Figure 4 - Maldi parameters (click to enlarge)
The MALDI-TOF mass spectrum is generated by mathematically averaging the spectra obtained from multiple N2-laser shots. In practice, 120-180 shots should be sufficient. The exact position, where the laser hits the spotted sample is seen on a monitor connected to a microscope which is focussed on the sample. Inspection through the microscope also gives an impression of the quality and distribution of the protein-matrix crystals. It is advisable to collect spectra from different positions within the sample.
 
Protein identification
  • All (relevant) peaks seen on the MALDITOF MS spectrum are manually annotated as their mono-isotopic peptide peaks ( [M+H]1+ ). The peaks with their respective m/z values are stored in a peak search list using the X-TOF program (Bruker Daltonics).

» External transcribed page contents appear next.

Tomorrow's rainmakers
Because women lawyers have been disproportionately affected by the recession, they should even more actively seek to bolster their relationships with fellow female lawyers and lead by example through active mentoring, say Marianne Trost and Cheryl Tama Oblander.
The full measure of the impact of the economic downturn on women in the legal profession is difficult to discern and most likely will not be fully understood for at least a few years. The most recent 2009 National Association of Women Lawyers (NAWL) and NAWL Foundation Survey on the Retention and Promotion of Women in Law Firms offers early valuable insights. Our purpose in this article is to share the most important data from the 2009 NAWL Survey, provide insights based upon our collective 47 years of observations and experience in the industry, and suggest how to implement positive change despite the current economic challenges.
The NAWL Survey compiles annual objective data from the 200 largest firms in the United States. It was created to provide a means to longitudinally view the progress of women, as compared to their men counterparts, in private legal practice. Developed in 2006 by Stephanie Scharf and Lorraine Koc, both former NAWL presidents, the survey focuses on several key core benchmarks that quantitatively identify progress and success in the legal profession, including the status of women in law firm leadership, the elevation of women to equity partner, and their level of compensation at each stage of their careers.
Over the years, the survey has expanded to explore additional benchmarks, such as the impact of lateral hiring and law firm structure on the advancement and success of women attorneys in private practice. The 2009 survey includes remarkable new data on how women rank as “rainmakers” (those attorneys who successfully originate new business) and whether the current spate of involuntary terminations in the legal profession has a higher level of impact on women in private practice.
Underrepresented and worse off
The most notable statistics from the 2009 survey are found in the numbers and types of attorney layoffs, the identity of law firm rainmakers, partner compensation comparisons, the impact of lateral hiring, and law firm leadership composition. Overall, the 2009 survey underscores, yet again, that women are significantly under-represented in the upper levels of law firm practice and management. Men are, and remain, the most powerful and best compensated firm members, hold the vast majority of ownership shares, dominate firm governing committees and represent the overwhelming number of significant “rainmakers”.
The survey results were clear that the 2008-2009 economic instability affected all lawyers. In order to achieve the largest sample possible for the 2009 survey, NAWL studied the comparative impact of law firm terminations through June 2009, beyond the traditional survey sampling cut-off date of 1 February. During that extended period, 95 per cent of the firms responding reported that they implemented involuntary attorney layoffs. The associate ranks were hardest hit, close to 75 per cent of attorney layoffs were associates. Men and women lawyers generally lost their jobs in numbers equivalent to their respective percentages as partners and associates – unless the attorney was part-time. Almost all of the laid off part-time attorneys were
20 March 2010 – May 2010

  • The search list representing the protein peptide mass fingerprint is compared to genomic databases. This is done by the MASCOT search algorithm (MATRIX SCIENCE). MASCOT search uses a peptide mass mapping search algorithm, which compares experimentally obtained m/z values with theoretically calculated m/z values of tryptic peptides of proteins from a genomic open reading frame database.

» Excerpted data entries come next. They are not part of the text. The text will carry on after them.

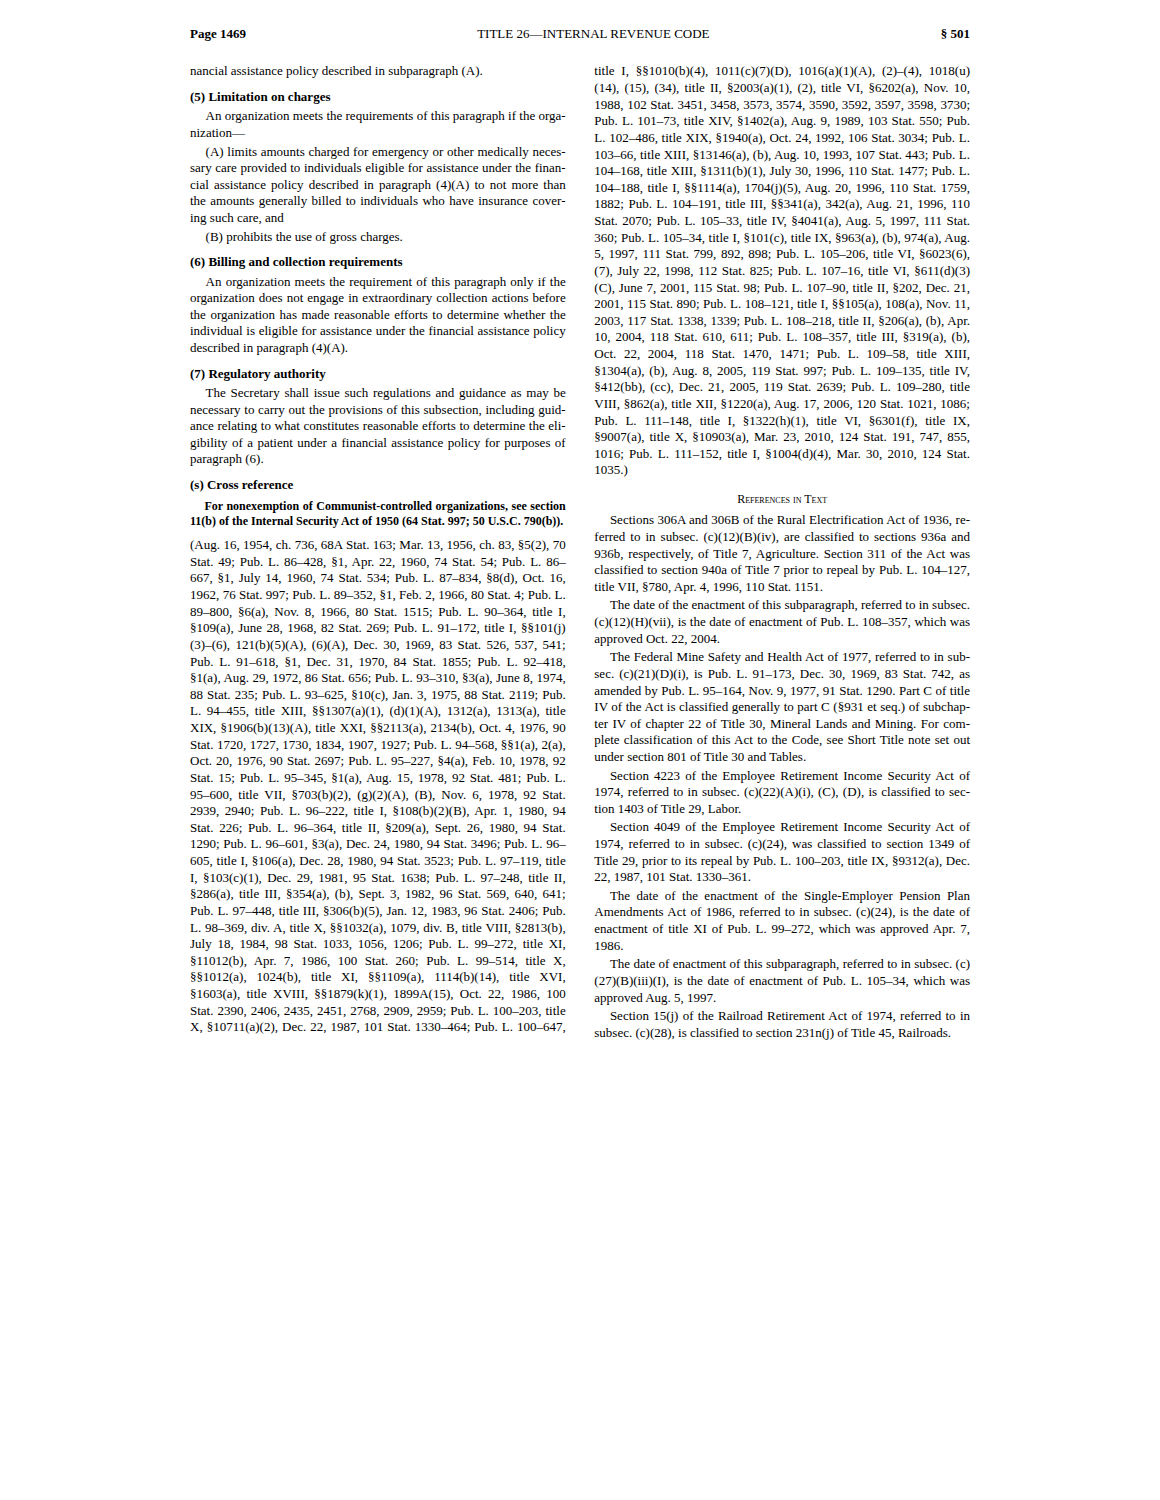Page 1469
TITLE 26—INTERNAL REVENUE CODE
§ 501
nancial assistance policy described in subparagraph (A).
(5) Limitation on charges
An organization meets the requirements of this paragraph if the organization—
(A) limits amounts charged for emergency or other medically necessary care provided to individuals eligible for assistance under the financial assistance policy described in paragraph (4)(A) to not more than the amounts generally billed to individuals who have insurance covering such care, and
(B) prohibits the use of gross charges.
(6) Billing and collection requirements
An organization meets the requirement of this paragraph only if the organization does not engage in extraordinary collection actions before the organization has made reasonable efforts to determine whether the individual is eligible for assistance under the financial assistance policy described in paragraph (4)(A).
(7) Regulatory authority
The Secretary shall issue such regulations and guidance as may be necessary to carry out the provisions of this subsection, including guidance relating to what constitutes reasonable efforts to determine the eligibility of a patient under a financial assistance policy for purposes of paragraph (6).
(s) Cross reference
For nonexemption of Communist-controlled organizations, see section 11(b) of the Internal Security Act of 1950 (64 Stat. 997; 50 U.S.C. 790(b)).
(Aug. 16, 1954, ch. 736, 68A Stat. 163; Mar. 13, 1956, ch. 83, §5(2), 70 Stat. 49; Pub. L. 86–428, §1, Apr. 22, 1960, 74 Stat. 54; Pub. L. 86–667, §1, July 14, 1960, 74 Stat. 534; Pub. L. 87–834, §8(d), Oct. 16, 1962, 76 Stat. 997; Pub. L. 89–352, §1, Feb. 2, 1966, 80 Stat. 4; Pub. L. 89–800, §6(a), Nov. 8, 1966, 80 Stat. 1515; Pub. L. 90–364, title I, §109(a), June 28, 1968, 82 Stat. 269; Pub. L. 91–172, title I, §§101(j)(3)–(6), 121(b)(5)(A), (6)(A), Dec. 30, 1969, 83 Stat. 526, 537, 541; Pub. L. 91–618, §1, Dec. 31, 1970, 84 Stat. 1855; Pub. L. 92–418, §1(a), Aug. 29, 1972, 86 Stat. 656; Pub. L. 93–310, §3(a), June 8, 1974, 88 Stat. 235; Pub. L. 93–625, §10(c), Jan. 3, 1975, 88 Stat. 2119; Pub. L. 94–455, title XIII, §§1307(a)(1), (d)(1)(A), 1312(a), 1313(a), title XIX, §1906(b)(13)(A), title XXI, §§2113(a), 2134(b), Oct. 4, 1976, 90 Stat. 1720, 1727, 1730, 1834, 1907, 1927; Pub. L. 94–568, §§1(a), 2(a), Oct. 20, 1976, 90 Stat. 2697; Pub. L. 95–227, §4(a), Feb. 10, 1978, 92 Stat. 15; Pub. L. 95–345, §1(a), Aug. 15, 1978, 92 Stat. 481; Pub. L. 95–600, title VII, §703(b)(2), (g)(2)(A), (B), Nov. 6, 1978, 92 Stat. 2939, 2940; Pub. L. 96–222, title I, §108(b)(2)(B), Apr. 1, 1980, 94 Stat. 226; Pub. L. 96–364, title II, §209(a), Sept. 26, 1980, 94 Stat. 1290; Pub. L. 96–601, §3(a), Dec. 24, 1980, 94 Stat. 3496; Pub. L. 96–605, title I, §106(a), Dec. 28, 1980, 94 Stat. 3523; Pub. L. 97–119, title I, §103(c)(1), Dec. 29, 1981, 95 Stat. 1638; Pub. L. 97–248, title II, §286(a), title III, §354(a), (b), Sept. 3, 1982, 96 Stat. 569, 640, 641; Pub. L. 97–448, title III, §306(b)(5), Jan. 12, 1983, 96 Stat. 2406; Pub. L. 98–369, div. A, title X, §§1032(a), 1079, div. B, title VIII, §2813(b), July 18, 1984, 98 Stat. 1033, 1056, 1206; Pub. L. 99–272, title XI, §11012(b), Apr. 7, 1986, 100 Stat. 260; Pub. L. 99–514, title X, §§1012(a), 1024(b), title XI, §§1109(a), 1114(b)(14), title XVI, §1603(a), title XVIII, §§1879(k)(1), 1899A(15), Oct. 22, 1986, 100 Stat. 2390, 2406, 2435, 2451, 2768, 2909, 2959; Pub. L. 100–203, title X, §10711(a)(2), Dec. 22, 1987, 101 Stat. 1330–464; Pub. L. 100–647, title I, §§1010(b)(4), 1011(c)(7)(D), 1016(a)(1)(A), (2)–(4), 1018(u)(14), (15), (34), title II, §2003(a)(1), (2), title VI, §6202(a), Nov. 10, 1988, 102 Stat. 3451, 3458, 3573, 3574, 3590, 3592, 3597, 3598, 3730; Pub. L. 101–73, title XIV, §1402(a), Aug. 9, 1989, 103 Stat. 550; Pub. L. 102–486, title XIX, §1940(a), Oct. 24, 1992, 106 Stat. 3034; Pub. L. 103–66, title XIII, §13146(a), (b), Aug. 10, 1993, 107 Stat. 443; Pub. L. 104–168, title XIII, §1311(b)(1), July 30, 1996, 110 Stat. 1477; Pub. L. 104–188, title I, §§1114(a), 1704(j)(5), Aug. 20, 1996, 110 Stat. 1759, 1882; Pub. L. 104–191, title III, §§341(a), 342(a), Aug. 21, 1996, 110 Stat. 2070; Pub. L. 105–33, title IV, §4041(a), Aug. 5, 1997, 111 Stat. 360; Pub. L. 105–34, title I, §101(c), title IX, §963(a), (b), 974(a), Aug. 5, 1997, 111 Stat. 799, 892, 898; Pub. L. 105–206, title VI, §6023(6), (7), July 22, 1998, 112 Stat. 825; Pub. L. 107–16, title VI, §611(d)(3)(C), June 7, 2001, 115 Stat. 98; Pub. L. 107–90, title II, §202, Dec. 21, 2001, 115 Stat. 890; Pub. L. 108–121, title I, §§105(a), 108(a), Nov. 11, 2003, 117 Stat. 1338, 1339; Pub. L. 108–218, title II, §206(a), (b), Apr. 10, 2004, 118 Stat. 610, 611; Pub. L. 108–357, title III, §319(a), (b), Oct. 22, 2004, 118 Stat. 1470, 1471; Pub. L. 109–58, title XIII, §1304(a), (b), Aug. 8, 2005, 119 Stat. 997; Pub. L. 109–135, title IV, §412(bb), (cc), Dec. 21, 2005, 119 Stat. 2639; Pub. L. 109–280, title VIII, §862(a), title XII, §1220(a), Aug. 17, 2006, 120 Stat. 1021, 1086; Pub. L. 111–148, title I, §1322(h)(1), title VI, §6301(f), title IX, §9007(a), title X, §10903(a), Mar. 23, 2010, 124 Stat. 191, 747, 855, 1016; Pub. L. 111–152, title I, §1004(d)(4), Mar. 30, 2010, 124 Stat. 1035.)
References in Text
Sections 306A and 306B of the Rural Electrification Act of 1936, referred to in subsec. (c)(12)(B)(iv), are classified to sections 936a and 936b, respectively, of Title 7, Agriculture. Section 311 of the Act was classified to section 940a of Title 7 prior to repeal by Pub. L. 104–127, title VII, §780, Apr. 4, 1996, 110 Stat. 1151.
The date of the enactment of this subparagraph, referred to in subsec. (c)(12)(H)(vii), is the date of enactment of Pub. L. 108–357, which was approved Oct. 22, 2004.
The Federal Mine Safety and Health Act of 1977, referred to in subsec. (c)(21)(D)(i), is Pub. L. 91–173, Dec. 30, 1969, 83 Stat. 742, as amended by Pub. L. 95–164, Nov. 9, 1977, 91 Stat. 1290. Part C of title IV of the Act is classified generally to part C (§931 et seq.) of subchapter IV of chapter 22 of Title 30, Mineral Lands and Mining. For complete classification of this Act to the Code, see Short Title note set out under section 801 of Title 30 and Tables.
Section 4223 of the Employee Retirement Income Security Act of 1974, referred to in subsec. (c)(22)(A)(i), (C), (D), is classified to section 1403 of Title 29, Labor.
Section 4049 of the Employee Retirement Income Security Act of 1974, referred to in subsec. (c)(24), was classified to section 1349 of Title 29, prior to its repeal by Pub. L. 100–203, title IX, §9312(a), Dec. 22, 1987, 101 Stat. 1330–361.
The date of the enactment of the Single-Employer Pension Plan Amendments Act of 1986, referred to in subsec. (c)(24), is the date of enactment of title XI of Pub. L. 99–272, which was approved Apr. 7, 1986.
The date of enactment of this subparagraph, referred to in subsec. (c)(27)(B)(iii)(I), is the date of enactment of Pub. L. 105–34, which was approved Aug. 5, 1997.
Section 15(j) of the Railroad Retirement Act of 1974, referred to in subsec. (c)(28), is classified to section 231n(j) of Title 45, Railroads.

  • Searching is done under the conditions of a preset peptide mass error and a preset number of trypsin missed-cleavages. The preset parameters signify the statistical confidence of the score. For instance, when the MASCOT search is done allowing a 0.2-0.3 Da peptide mass error and one missed cleavage by trypsin, the chance of a false, coincidental protein identification is less then two times the standard deviation (P<0.05). In addition, the statistical significance of a hit is expressed as its ‘MOWSE score’: the higher this number, the higher is the reliability of the hit.
  • Note: It can be very useful to check the theoretical protein pI’s and/or molecular masses of the positive hits, i.e. as given in the genomic database, against the experimentally determined values obtained by two dimensional electrophoresis. The matching of the experimental and theoretical values, obviously, improves the reliability of the score.